A federal magistrate ordered a competency hearing for a North Carolina man charged with threatening to detonate a bomb near the Capitol after the 51-year-old suspect claimed he had difficulty understanding Friday's court proceedings because he had not taken prescribed medication for two days.

Floyd Ray Roseberry, who livestreamed part of a standoff Thursday with U.S. Capitol Police, claimed during his first court appearance that he was having difficulty with his memory because he was without access to "mind medicine," as U.S. Magistrate Zia Faruqui began outlining the charges against him.

Roseberry is charged with threatening to use a weapon of mass destruction and explosives. Though no actual device was discovered in a pickup truck that Roseberry parked on a sidewalk outside the Library of Congress, authorities claimed that bomb making materials were recovered.

"My memory is not well, sir," Roseberry told Faruqui.

Roseberry peacefully surrendered to police after an extended standoff with authorities that prompted an evacuation of parts of the government complex, drawing a massive law enforcement response.

Early in the confrontation, Roseberry called attention to his plight on a Facebook broadcast where he repeatedly appealed to President Joe Biden, referred to an approaching "revolution" and warned of four other devices that had been planted across the city.

More: Bomb suspect surrenders to police near US Capitol, North Carolina man claimed to have bomb in pickup

"The revolution is on.
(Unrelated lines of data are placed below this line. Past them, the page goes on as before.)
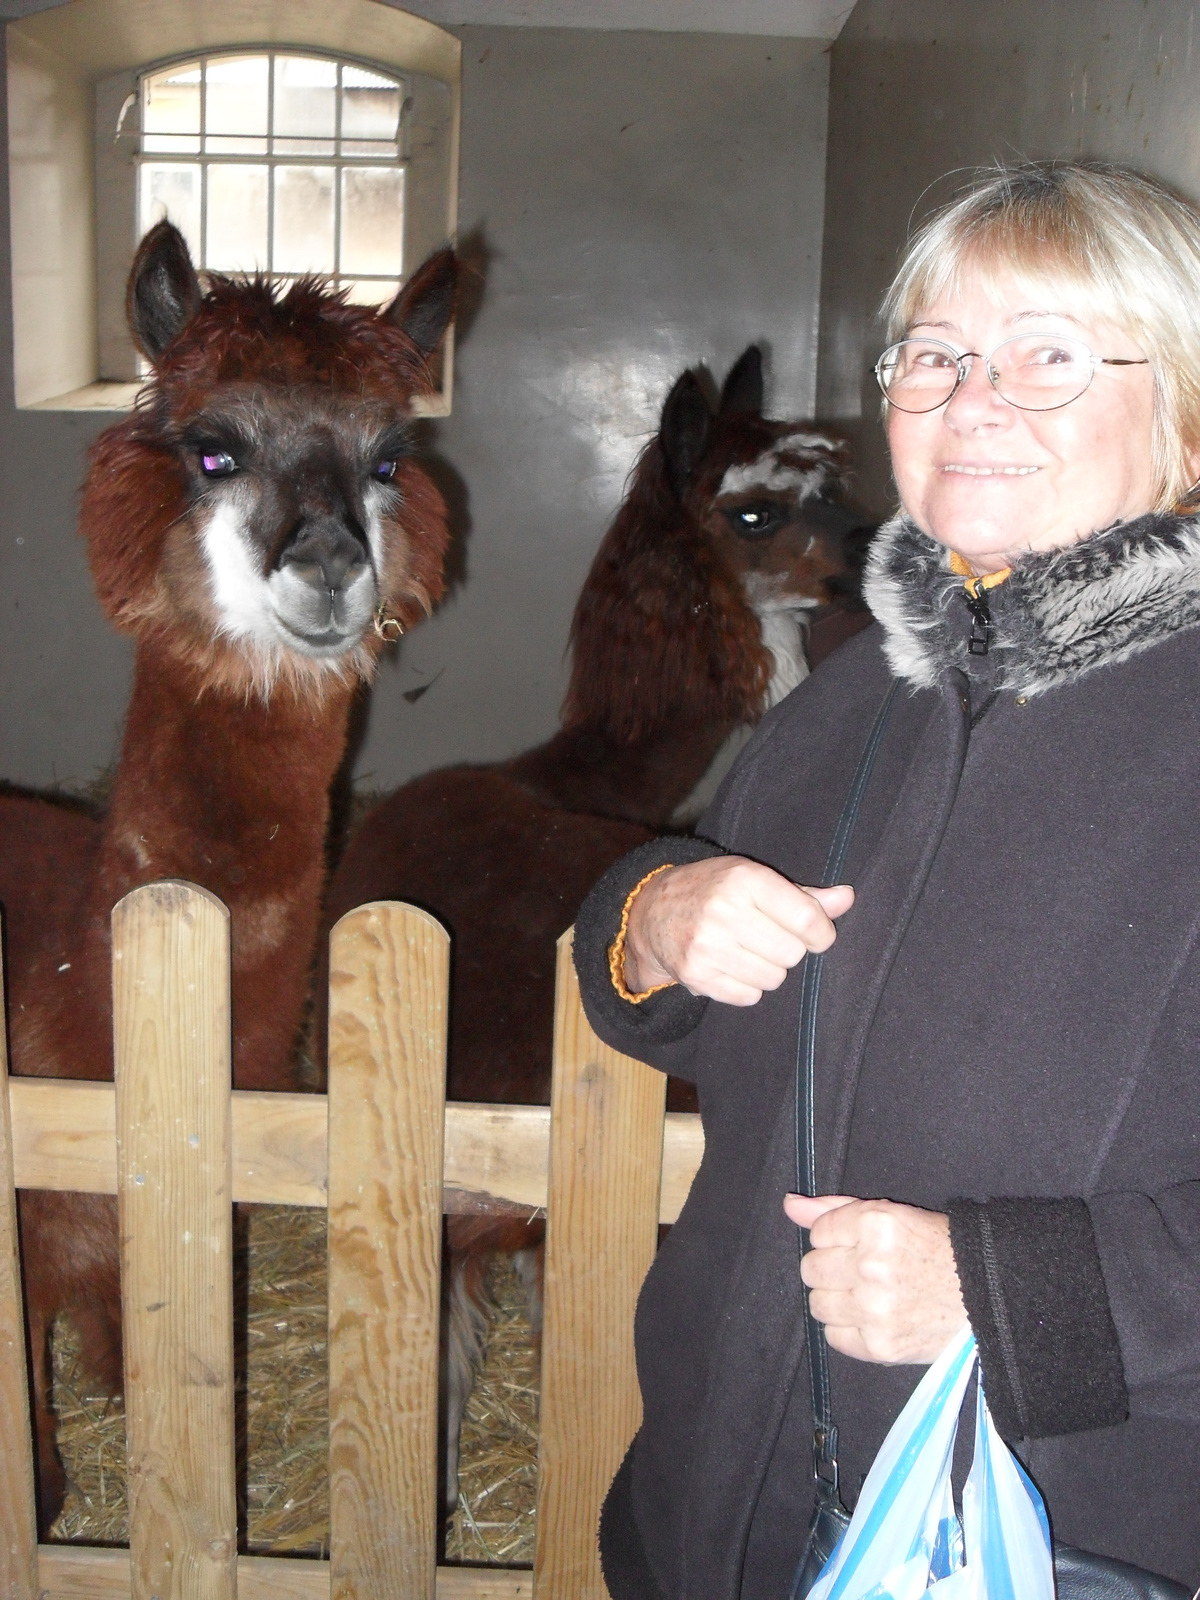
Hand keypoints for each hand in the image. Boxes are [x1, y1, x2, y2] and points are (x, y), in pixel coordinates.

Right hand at [622, 857, 853, 1005]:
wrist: (653, 912)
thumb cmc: (714, 891)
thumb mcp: (754, 880)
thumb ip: (803, 894)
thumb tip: (847, 898)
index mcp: (744, 879)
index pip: (805, 917)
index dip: (821, 933)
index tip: (816, 934)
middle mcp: (723, 910)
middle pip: (792, 953)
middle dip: (789, 950)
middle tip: (770, 938)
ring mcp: (707, 945)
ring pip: (773, 978)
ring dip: (769, 969)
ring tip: (749, 951)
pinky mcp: (696, 975)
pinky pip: (750, 996)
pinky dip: (748, 987)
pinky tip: (732, 966)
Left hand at [784, 1193, 967, 1363]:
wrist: (986, 1295)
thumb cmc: (938, 1249)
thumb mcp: (891, 1215)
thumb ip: (834, 1209)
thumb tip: (789, 1205)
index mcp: (876, 1223)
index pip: (819, 1232)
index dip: (836, 1239)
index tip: (859, 1246)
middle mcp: (872, 1265)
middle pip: (812, 1269)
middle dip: (830, 1268)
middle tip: (859, 1272)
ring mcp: (875, 1308)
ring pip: (818, 1304)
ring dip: (836, 1300)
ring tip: (865, 1296)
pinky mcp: (880, 1345)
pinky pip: (834, 1337)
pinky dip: (847, 1329)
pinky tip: (870, 1319)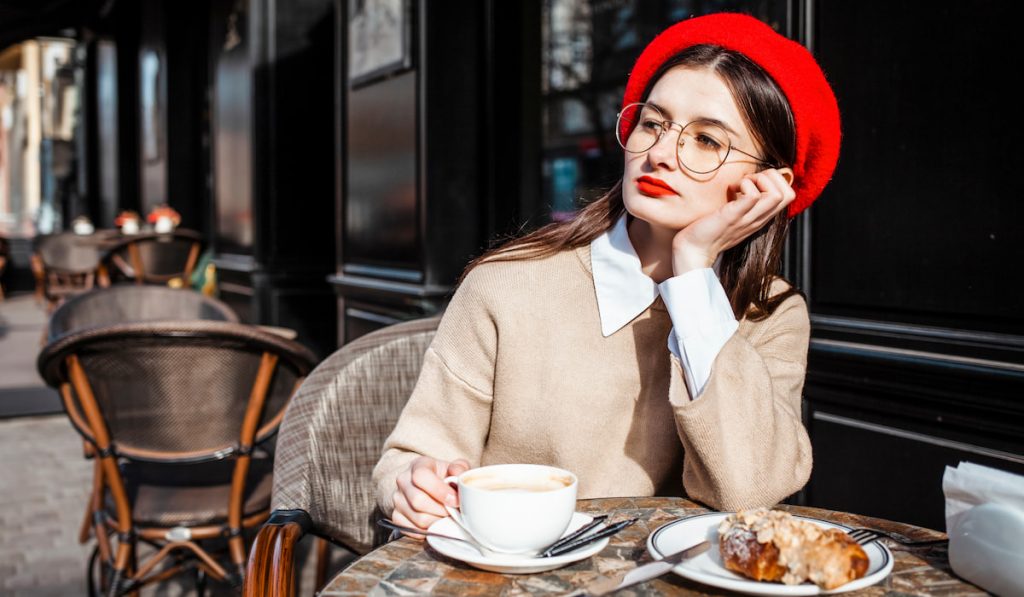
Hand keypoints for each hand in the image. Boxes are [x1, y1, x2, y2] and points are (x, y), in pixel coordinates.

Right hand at [391, 456, 470, 537]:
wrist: (427, 485)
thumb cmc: (442, 476)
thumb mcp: (453, 467)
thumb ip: (460, 469)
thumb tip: (461, 478)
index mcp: (417, 466)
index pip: (420, 476)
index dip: (440, 490)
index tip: (455, 500)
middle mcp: (403, 481)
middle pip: (418, 501)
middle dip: (441, 510)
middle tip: (454, 512)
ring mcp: (398, 500)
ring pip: (418, 519)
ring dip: (438, 522)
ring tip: (447, 517)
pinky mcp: (397, 517)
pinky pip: (414, 530)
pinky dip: (430, 531)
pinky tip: (437, 523)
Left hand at [672, 168, 794, 273]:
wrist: (693, 250)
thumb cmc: (709, 229)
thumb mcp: (733, 214)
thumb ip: (744, 202)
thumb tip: (748, 181)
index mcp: (760, 218)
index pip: (789, 195)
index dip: (775, 180)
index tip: (753, 181)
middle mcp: (758, 219)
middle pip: (789, 193)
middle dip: (771, 176)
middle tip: (748, 180)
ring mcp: (748, 219)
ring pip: (777, 194)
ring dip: (759, 179)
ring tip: (740, 184)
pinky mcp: (733, 217)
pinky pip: (753, 196)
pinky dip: (744, 185)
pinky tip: (730, 189)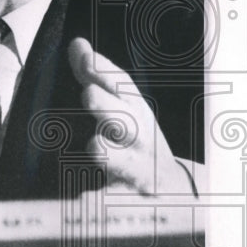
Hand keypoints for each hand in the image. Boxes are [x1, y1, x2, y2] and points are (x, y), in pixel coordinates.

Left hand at [68, 37, 192, 195]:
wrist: (171, 189)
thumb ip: (94, 77)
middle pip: (127, 121)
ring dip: (111, 153)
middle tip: (88, 95)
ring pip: (125, 161)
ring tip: (95, 146)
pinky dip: (103, 203)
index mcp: (134, 111)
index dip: (105, 73)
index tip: (86, 59)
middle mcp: (138, 138)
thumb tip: (76, 43)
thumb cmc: (136, 140)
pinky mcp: (132, 201)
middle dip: (109, 108)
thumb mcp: (121, 107)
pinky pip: (116, 203)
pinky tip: (84, 201)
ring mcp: (138, 170)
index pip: (122, 87)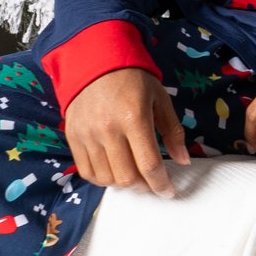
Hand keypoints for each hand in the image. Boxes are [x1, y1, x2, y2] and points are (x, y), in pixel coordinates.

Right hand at [63, 67, 187, 194]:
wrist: (95, 62)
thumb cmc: (134, 80)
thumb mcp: (160, 99)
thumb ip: (172, 132)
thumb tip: (183, 161)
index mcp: (134, 119)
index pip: (149, 164)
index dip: (161, 184)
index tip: (169, 192)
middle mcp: (108, 130)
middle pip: (126, 177)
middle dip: (144, 186)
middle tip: (152, 182)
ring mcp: (87, 135)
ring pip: (106, 178)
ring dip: (124, 184)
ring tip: (135, 176)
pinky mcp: (73, 138)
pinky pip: (87, 171)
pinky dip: (103, 179)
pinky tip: (115, 171)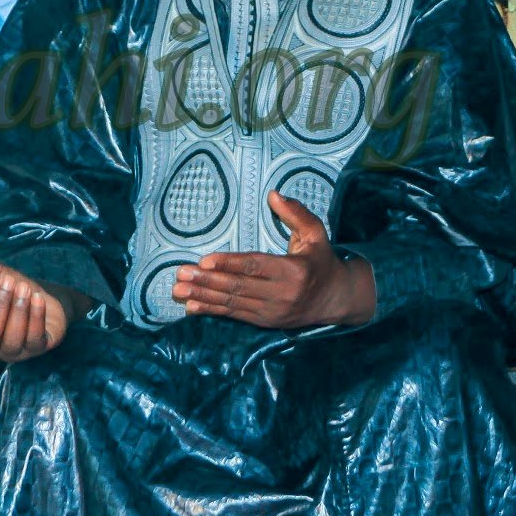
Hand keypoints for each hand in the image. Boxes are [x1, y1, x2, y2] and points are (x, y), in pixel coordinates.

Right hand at [0, 260, 73, 362]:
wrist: (40, 298)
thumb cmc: (10, 288)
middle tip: (8, 280)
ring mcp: (13, 351)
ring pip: (12, 339)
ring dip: (18, 310)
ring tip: (24, 288)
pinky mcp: (36, 350)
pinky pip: (34, 338)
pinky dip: (36, 317)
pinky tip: (38, 298)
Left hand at [171, 191, 374, 329]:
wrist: (338, 300)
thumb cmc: (322, 261)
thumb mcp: (316, 234)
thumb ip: (296, 214)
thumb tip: (273, 194)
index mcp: (294, 271)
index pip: (255, 266)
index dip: (229, 264)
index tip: (205, 260)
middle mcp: (282, 294)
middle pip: (238, 287)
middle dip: (206, 281)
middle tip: (180, 274)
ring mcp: (272, 312)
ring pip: (232, 303)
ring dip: (203, 296)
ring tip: (178, 290)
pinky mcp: (265, 322)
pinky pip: (235, 316)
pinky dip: (212, 311)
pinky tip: (191, 307)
It's here," he said in the video showing him seated at the wheel of the vehicle. “I'm looking for all my other patriots to come out and help me."

In court documents Friday, FBI Special Agent Brandon Camiliere said that local North Carolina authorities had received a report Thursday from a Roseberry relative that the suspect spouted anti-government views and rhetoric and intended to travel to "Virginia or Washington, D.C. to conduct acts of violence."

The unnamed relative, according to the FBI affidavit, also reported that Roseberry talked of taking "a trench coat to protect him from Taser and pepper ball guns and he would just tip his cowboy hat at the police.”

Prior to Friday's court proceedings in Washington, Cleveland County, North Carolina Sheriff Alan Norman said local authorities were preparing to assist in a search of Roseberry’s home Friday in the town of Grover.

Norman said in an interview that he expected authorities to focus their search on any components that could be used in assembling an explosive.

Apart from some traffic offenses and years-old marijuana related charges, Norman said the local man had no serious criminal history.

The sheriff said Roseberry had been charged in a 1989 case of breaking and entering, but the case was dismissed by local prosecutors.

“He’s somebody you might call a sleeper,” Norman said, indicating that there were no overt signs that Roseberry would be a likely suspect in a scenario that played out hundreds of miles away in Washington, D.C.

Norman said Roseberry’s family has been “completely” cooperative in the inquiry.